The more Maria thought about it, the more it seemed that, though born in an earlier age, she was their intellectual heir, and that it was her duty to posterity to make a similar contribution. And, with her father and husband both dead, she had a degree of independence that was unusual for women her age.

Suriname. Also known as Guiana. The Wild Coast of South America, between the Maracaibo and the Amazon. There was a Dutch settlement there, she was sure. Her ex-husband, a merchant, had mentioned it more than once. And Catarina, Adolph’s wife, was from a commercial family; she and her kin might know more.

Perhaps it was worth consulting one of the Abrabanels, too. Maria could do more than just draw nature, she could collect it. Was there something in Suriname that the up-timers wanted badly enough that they might pay to send Maria there to look for it? The Abrabanels would know, she was sure. And, as the daughter of a Dutch doctor, she didn’t have the usual Christian prejudice against Jews. Well, some, she admitted, but after more than a year in Grantville, she had been forced to rethink a lot of what she had been taught.

And she mustn’t forget that the library might have books, or at least encyclopedia entries, that would reveal facts not naturally known to anyone of her time.

What would Adolph say if she announced that she was going to Suriname? Even if she were joining a Dutch household there? Oh, the conniptions he would have.

That was just the icing on the cake, as far as Maria was concerned.

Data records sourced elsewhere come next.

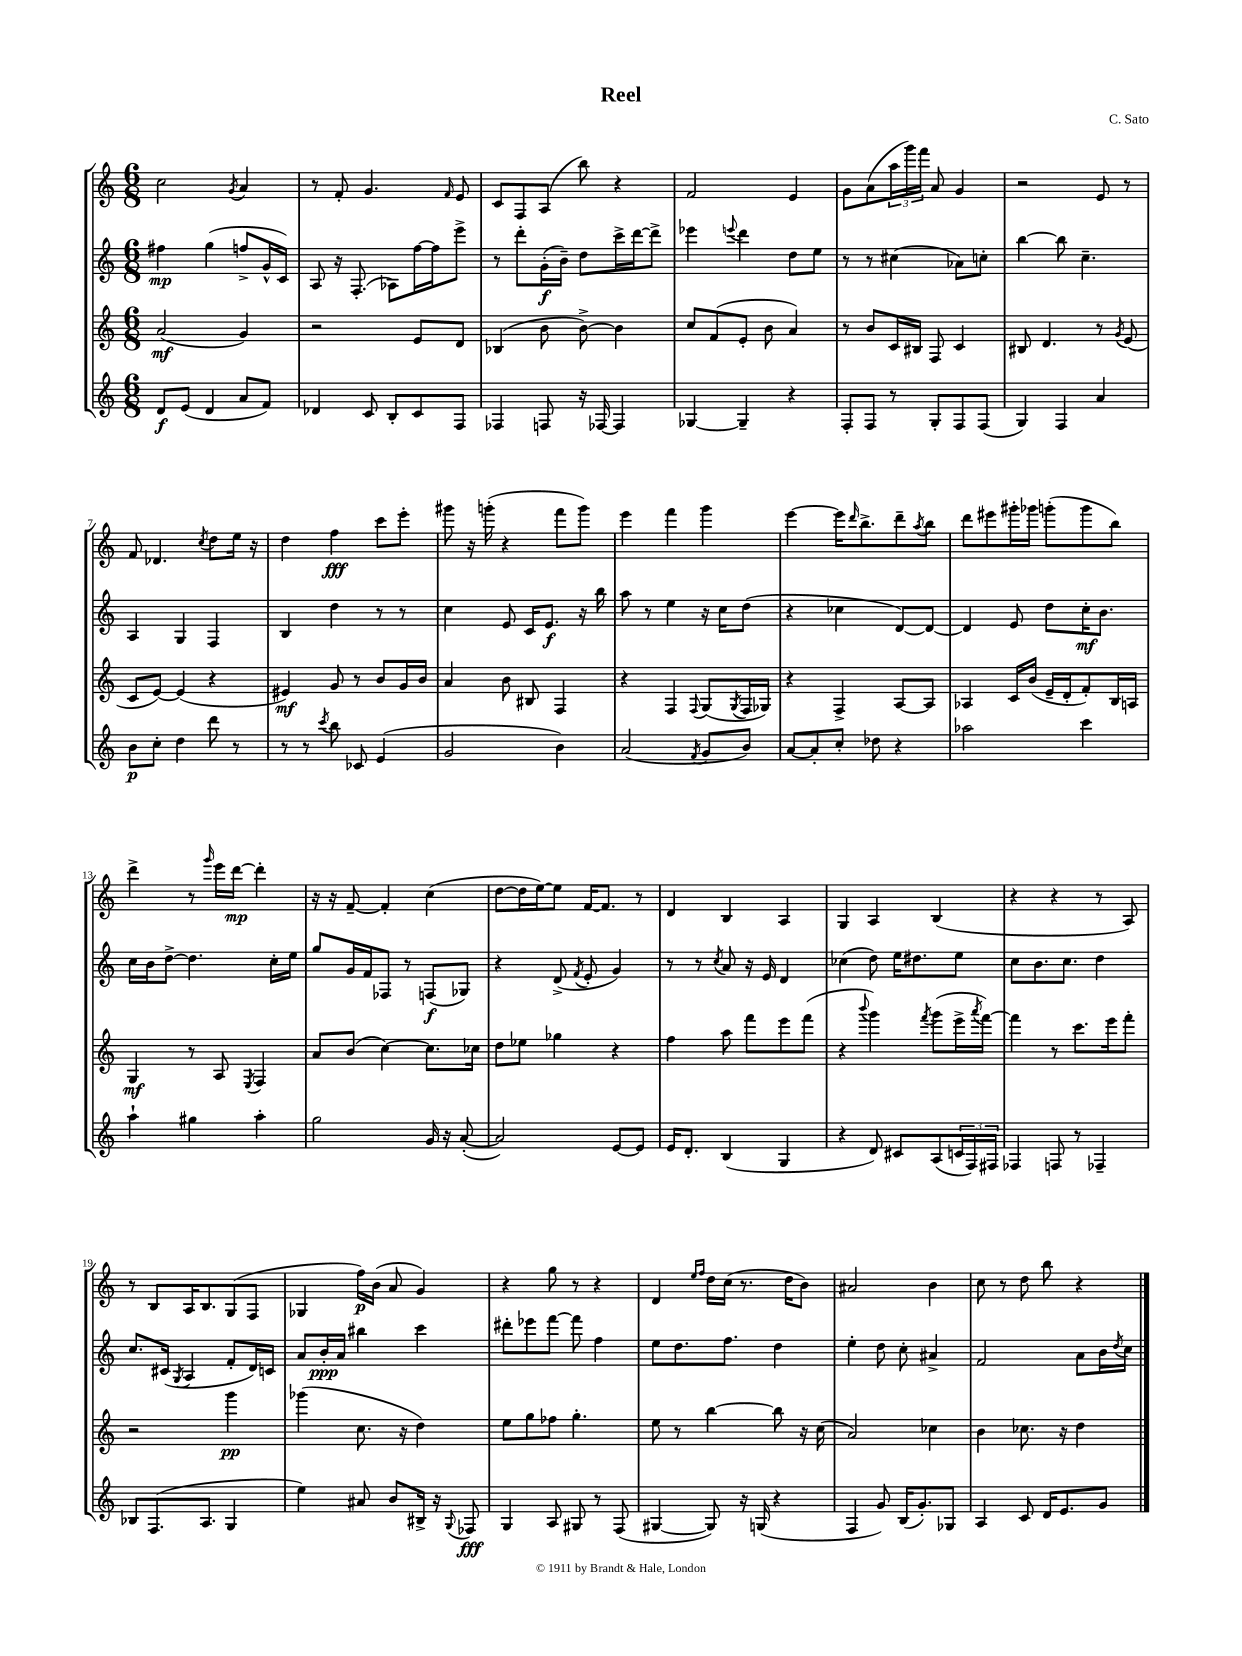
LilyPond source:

\header { title = "Reel" composer = "C. Sato" }
<<
\new StaffGroup <<
\new Staff = "s0" {
    \clef treble \key c \major \numericTimeSignature \time 6/8
    c''2 \acciaccatura { g'8 } a'4 |
    r8 f'8-. g'4. \grace { f'16 } e'8 |
    c'8 f8 a8( b''8) r4 |
    f'2 e'4 |
    g'8 a'8( \tuplet 3/2 { a''16 g'''16) f'''16 } a'8 g'4 |
    r2 e'8 r8 |
    f'8 des'4. \acciaccatura { c''8 } d''8 e''16 r16 |
    d''4 f''4\fff c'''8 e'''8-. |
    gis'''8 r16 g'''16-.( r4 f'''8 g'''8) |
    e'''4 f'''4 g'''4 |
    e'''4~ e'''16 \grace { d'''16 } b''8.-> d'''8-- \acciaccatura { a''8 } b''8 |
    d'''8 eis'''8 gis'''16-. ges'''16 g'''8-.( g'''8 b''8) |
    d'''4-> r8 \grace { g'''16 } e'''16 d'''16~\mp d'''4-. |
    r16 r16 f'8~-- f'4-. c''4( |
    d''8~ d''16 e''16~) e''8 f'16~ f'8. r8 |
    d'4 b4 a4 |
    g4 a4 b4( |
    r4 r4 r8 a8) |
    r8 b8 a16 b8. g8( f8 |
    ges4 f''16\p) b'16( a'8 g'4) |
    r4 g''8 r8 r4 |
    d'4 \grace { e''16 f''16 } d''16 c''16( r8. d''16 b'8) |
    ais'2 b'4 |
    c''8 r8 d''8 b''8 r4 \bar "|." |
}
\new Staff = "s1" {
    \clef treble \key c \major \numericTimeSignature \time 6/8
    fis''4\mp g''4( f''8-> g'16-^ c'16) |
    a8 r16 f8.-.( aes8) f''16~ f''16 e'''8-> |
    r8 d'''8-. g'16-.\f( b'16--) d''8 c'''16-> d'''16~ d'''8-> |
    ees'''4 \appoggiatura { e'''8 } d'''4 d''8 e''8 |
    r8 r8 cis''4( aes'8) c''8-. |
    b''4~ b''8 c''4.-- |
    a4 g4 f4 |
    b4 d''4 r8 r8 |
    c''4 e'8 c'16 e'8.\f r16 b''16 |
    a''8 r8 e''4 r16 c''16 d''8( |
    r4 ces''4 d'8~) d'8~ |
    d'4 e'8 d''8 c''16-.\mf b'8. |
    c''16 b'16 d''8~-> d''4. c''16-. e''16 |
    g''8 g'16 f'16 fes8 r8 f8\f( ges8) |
    r4 d'8->( \acciaccatura { f'8 } e'8-. g'4) |
    r8 r8 \acciaccatura { c''8 } a'8 r16 e'16 d'4 |
    ces''4( d''8) e''16 dis''8. e''8 |
    c''8 b'8. c''8. d''4 |
    c''8. cis'16( \acciaccatura { g8 } a4 f'8-. d'16) c'16 |
    a'8 b'16-.\ppp a'16 bis''4 c'''4 |
    dis'''8-. ees'''8 f'''8~ f'''8 f''4 |
    e''8 d''8. f''8. d''4 |
    e''4-. d''8 c''8-. ais'4-> |
    f'2 a'8 b'16 \acciaccatura { d''8 } c''16 \bar "|." |
}
\new Staff = "s2" {
    \clef treble \key c \major \numericTimeSignature \time 6/8
    a'2\mf( g'4) |
    r2 e'8 d'8 |
    bes4( b'8 b'8~->) b'4 |
    c''8 f'8( e'8-. b'8 a'4) |
    r8 b'8 c'16 bis16 f8 c'4 |
    bis8 d'4. r8 \acciaccatura { g'8 } e'8( |
    c'8 e'8~) e'4( r4 |
    eis'4\mf) g'8 r8 b'8 g'16 b'16 |
    a'4 b'8 bis8 f4 |
    r4 f4 \appoggiatura { f8 } g8( \acciaccatura { g8 } f16 ges16) |
    r4 f4-> a8~ a8 |
    aes4 c'16 b'16( e'16-- d'16-. f'8-.) b16 a16 |
    g4\mf r8 a8 \acciaccatura { e8 } f4 |
    a'8 b'8( c''4~) c''8. ces''16 |
    d''8 ees''8 ges''4 r4 |
    f''4 a''8 f'''8 e'''8 f'''8( |
    r4 \appoggiatura { b'''8 } g'''4) \acciaccatura { f'''8 } g'''8( e'''16-> \acciaccatura { a'''8 } f'''16~) |
    f'''4 r8 c'''8. e'''16 f'''8-. |
    r2 g'''4\pp |
    ges'''4( c''8. r16 d''4) |
    e''8 g''8 fes''8 g''4.-. |
    e''8 r8 b''4~ b''8 r16 c''16( |
    a'2) ces''4 |
    b'4 ces''8. r16 d''4 \bar "|." |
}
\new Staff = "s3" {
    \clef treble \key c \major \numericTimeSignature \time 6/8
    d'8\f e'8( d'4 a'8 f'8) |
    des'4 c'8 b8-. c'8 f8 |
    fes4 f8 r16 fes16~ fes4 |
    ges4~ ges4-- r4 |
    f8-. f8 r8 g8-. f8 f8( |
    g4) f4 a'4 |
    b'8\p c''8-. d''4 d'''8 r8 |
    r8 r8 \acciaccatura { c'''8 } b''8 ces'8 e'4( |
    g'2 b'4) |
    a'2( \acciaccatura { f'8 } g'8 b'8) |
    a'8~ a'8-. c''8-. des''8 r4 |
    aes''2 c'''4 |
    a''4-! gis''4 a''4-. |
    g''2 g'16 r16 a'8~-.( |
    a'2) e'8~ e'8 |
    e'16 d'8.-. b4( g4 |
    r4 d'8) cis'8 a8( \tuplet 3/2 { c'16 f16) fis16 } |
    fes4 f8 r8 fes4-- |
    bes8 f8.( a8. g4 |
    e''4) ais'8 b'8 bis16-> r16 \appoggiatura { g8 } fes8\fff |
    g4 a8 gis8 r8 f8( |
    gis4~ gis8) r16 g16( r4 |
    f4 g'8) b16( g'8.-.) ges8 |
    a4 c'8 d'16 e'8. g'8 \bar "|." |
}
>>
>>
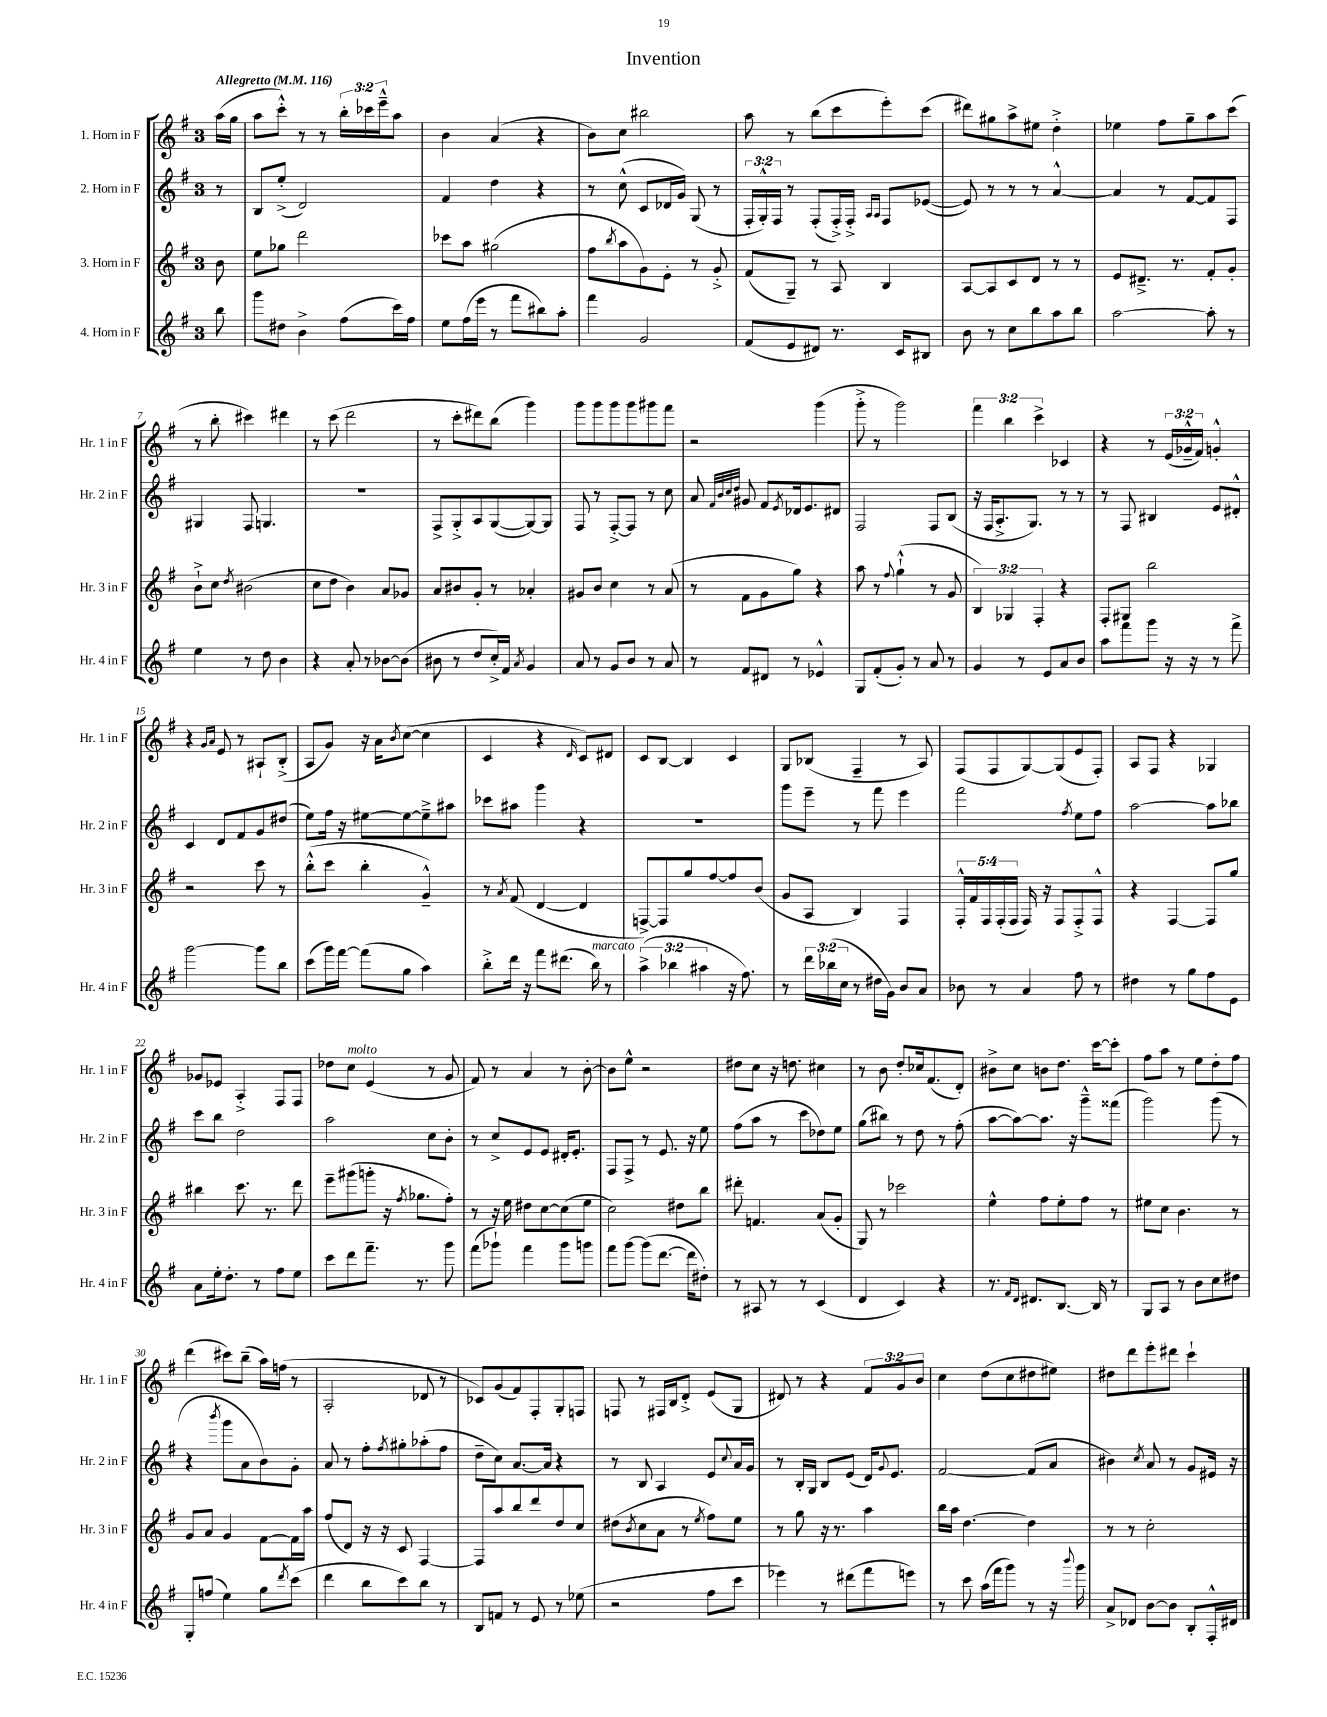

Delaware River, near modern Philadelphia, January 1633





David took command of the shallow-drafted Eikhoorn, and left its former skipper, Jan, with the crew of the Walvis, to build and run a shore-based whaling operation. He also had the Walvis and its boats, should he need to take refuge from the Indians.

David, in the Eikhoorn, sailed up the Zuidt River, and, near Jacques Island, the going became rough. The temperature dropped sharply overnight, while they were at anchor, and, the next day, the nineteenth of January, they found the river to have almost entirely crusted over with ice. They had to pick their way, looking for open leads or, if those were absent, areas where the ice was thin enough for them to crash through. The ship shuddered at each attempt, making the crew more than a bit nervous. If the ship foundered, they wouldn’t survive long in the icy water.

“A whale (walvis) would be more at home here than a squirrel (eikhoorn),” David joked. The crew laughed, but their mood soon turned somber again. David tried heading back downriver, but the ice there seemed even thicker.